By ELIZABETH COOPER • Special to www.AllOTSEGO.com
The hospital network has now created a hotline for anyone who needs help handling the pressures and concerns of these unusual times.
“Many people, although they may have family members in the area and are staying in touch, still feel isolated and alone,” said Ann Marie Mills, the licensed clinical social worker at Bassett Healthcare Network who is leading the 10 person hotline team. “It is often useful to them to have a non-family member or friend to feel their worries and concerns.”
The hotline, 607-322-0157, is staffed 24/7 and is free of charge.
“Someone might not want to burden their families, who might be getting the groceries for them or getting them to the doctor, but they still need an ear,” Mills said. “Someone to reassure then that their concerns are normal.”
Staff all have mental health credentials and can talk people through whatever they are feeling. And they can also help find other resources to address the root causes of those worries.
The team has been taking calls almost since the beginning of the pandemic. In the beginning, medical staff taking calls on Bassett’s COVID hotline, 607-547-5555, referred people if they thought there could be a benefit.
As the crisis continued it became clear that a line dedicated to emotional support could help many people.

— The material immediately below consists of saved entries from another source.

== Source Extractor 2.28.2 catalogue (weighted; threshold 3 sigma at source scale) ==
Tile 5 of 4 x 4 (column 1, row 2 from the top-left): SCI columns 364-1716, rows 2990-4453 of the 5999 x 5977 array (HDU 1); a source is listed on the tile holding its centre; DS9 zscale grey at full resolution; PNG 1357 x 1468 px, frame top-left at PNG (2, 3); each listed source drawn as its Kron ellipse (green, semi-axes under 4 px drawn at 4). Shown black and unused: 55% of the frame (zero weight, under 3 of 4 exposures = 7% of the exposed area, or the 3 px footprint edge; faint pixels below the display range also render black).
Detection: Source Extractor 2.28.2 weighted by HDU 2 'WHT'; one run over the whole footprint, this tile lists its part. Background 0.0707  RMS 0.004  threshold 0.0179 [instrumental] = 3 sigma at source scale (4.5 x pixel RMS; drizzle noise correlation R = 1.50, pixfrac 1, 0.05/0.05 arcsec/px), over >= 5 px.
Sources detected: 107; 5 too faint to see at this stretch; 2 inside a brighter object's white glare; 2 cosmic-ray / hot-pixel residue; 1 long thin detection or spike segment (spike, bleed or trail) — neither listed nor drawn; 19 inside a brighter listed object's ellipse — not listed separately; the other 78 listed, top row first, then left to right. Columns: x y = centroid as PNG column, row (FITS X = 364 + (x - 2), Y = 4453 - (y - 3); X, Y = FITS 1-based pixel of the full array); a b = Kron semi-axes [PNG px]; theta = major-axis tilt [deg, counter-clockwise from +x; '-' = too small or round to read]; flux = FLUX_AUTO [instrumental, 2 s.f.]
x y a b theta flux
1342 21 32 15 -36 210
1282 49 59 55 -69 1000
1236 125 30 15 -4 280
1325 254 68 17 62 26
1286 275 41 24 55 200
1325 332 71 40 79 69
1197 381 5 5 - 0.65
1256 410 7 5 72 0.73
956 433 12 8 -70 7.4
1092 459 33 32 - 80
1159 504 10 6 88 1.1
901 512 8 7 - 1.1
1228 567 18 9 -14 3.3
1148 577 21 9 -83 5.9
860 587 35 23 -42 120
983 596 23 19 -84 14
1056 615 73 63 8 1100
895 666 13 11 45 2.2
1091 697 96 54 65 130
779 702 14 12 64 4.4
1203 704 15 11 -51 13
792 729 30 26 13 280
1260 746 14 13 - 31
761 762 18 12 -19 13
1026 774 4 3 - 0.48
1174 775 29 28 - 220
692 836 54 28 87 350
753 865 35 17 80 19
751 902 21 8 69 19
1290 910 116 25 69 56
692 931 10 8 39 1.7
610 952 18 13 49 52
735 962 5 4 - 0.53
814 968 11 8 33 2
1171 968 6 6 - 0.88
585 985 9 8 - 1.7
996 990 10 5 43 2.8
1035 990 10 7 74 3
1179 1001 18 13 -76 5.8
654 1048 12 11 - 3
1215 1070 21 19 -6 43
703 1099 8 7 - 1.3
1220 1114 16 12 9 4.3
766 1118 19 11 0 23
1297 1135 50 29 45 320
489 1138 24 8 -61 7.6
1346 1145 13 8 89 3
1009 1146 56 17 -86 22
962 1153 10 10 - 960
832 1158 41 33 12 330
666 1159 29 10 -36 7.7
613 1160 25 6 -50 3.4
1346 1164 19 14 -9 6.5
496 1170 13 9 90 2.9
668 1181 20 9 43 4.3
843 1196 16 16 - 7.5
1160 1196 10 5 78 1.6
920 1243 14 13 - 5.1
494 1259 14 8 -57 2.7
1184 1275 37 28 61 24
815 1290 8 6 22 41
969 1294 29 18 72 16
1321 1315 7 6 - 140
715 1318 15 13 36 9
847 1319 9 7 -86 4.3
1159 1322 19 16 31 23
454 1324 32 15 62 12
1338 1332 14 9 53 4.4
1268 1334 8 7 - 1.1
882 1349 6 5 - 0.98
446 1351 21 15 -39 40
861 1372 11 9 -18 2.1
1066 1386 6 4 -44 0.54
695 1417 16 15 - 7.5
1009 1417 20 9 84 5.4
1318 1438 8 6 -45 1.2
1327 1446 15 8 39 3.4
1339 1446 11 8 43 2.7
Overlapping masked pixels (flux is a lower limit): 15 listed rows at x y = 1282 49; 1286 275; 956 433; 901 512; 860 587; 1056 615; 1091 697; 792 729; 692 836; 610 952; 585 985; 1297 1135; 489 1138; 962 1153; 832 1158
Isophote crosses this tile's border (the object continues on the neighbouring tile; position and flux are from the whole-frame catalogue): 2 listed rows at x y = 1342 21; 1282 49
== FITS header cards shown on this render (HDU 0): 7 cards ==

Callers were feeling stress over a range of things, from worries while waiting for test results to financial troubles caused by job loss to fears of contracting the virus. Now, the reopening process is sparking new concerns for people.
The hotline will be staffed round the clock so that people will be able to call whenever they feel they need to.
“Sometimes people are worrying in the middle of the night about issues that pop up,” Mills said. “We are there to help, whatever the needs.”
For example, if a parent is feeling overwhelmed about managing their children’s schoolwork, the person on the other end of the line can do some legwork to determine how to reach the child’s teacher or who else to call, Mills said. Staff also has information about food resources, rent help and other types of assistance people might need.
“We could even make calls on behalf of a person,” Mills said. “We are a kind of a Jack-of-all-trades for mental health support.”
There may also be follow up calls if necessary, she said.
“This line is available to anyone,” said Mills. “We encourage people to call.”
Though the numbers are down now that Otsego County’s numbers have dwindled – there hasn’t been a new case in nearly three weeks – as many as eight new people seek Covid-related mental health services a day, she said.
So far, almost all the calls have been from people who do not see a therapist regularly, Mills said. Those already talking to a professional would likely contact that individual if they were experiencing stress, she said.
If a caller develops a rapport with a particular practitioner they can ask to speak with them again. If they are not working that shift they can call back, she said.
Also, she said, she has not heard of people calling the line with suicidal thoughts. If someone did, her staff would be prepared, however.
If they did?
“We are all licensed professionals and we would get them support,” she said. “We have connections to the ER and if someone feels that way we would always want them to go there.”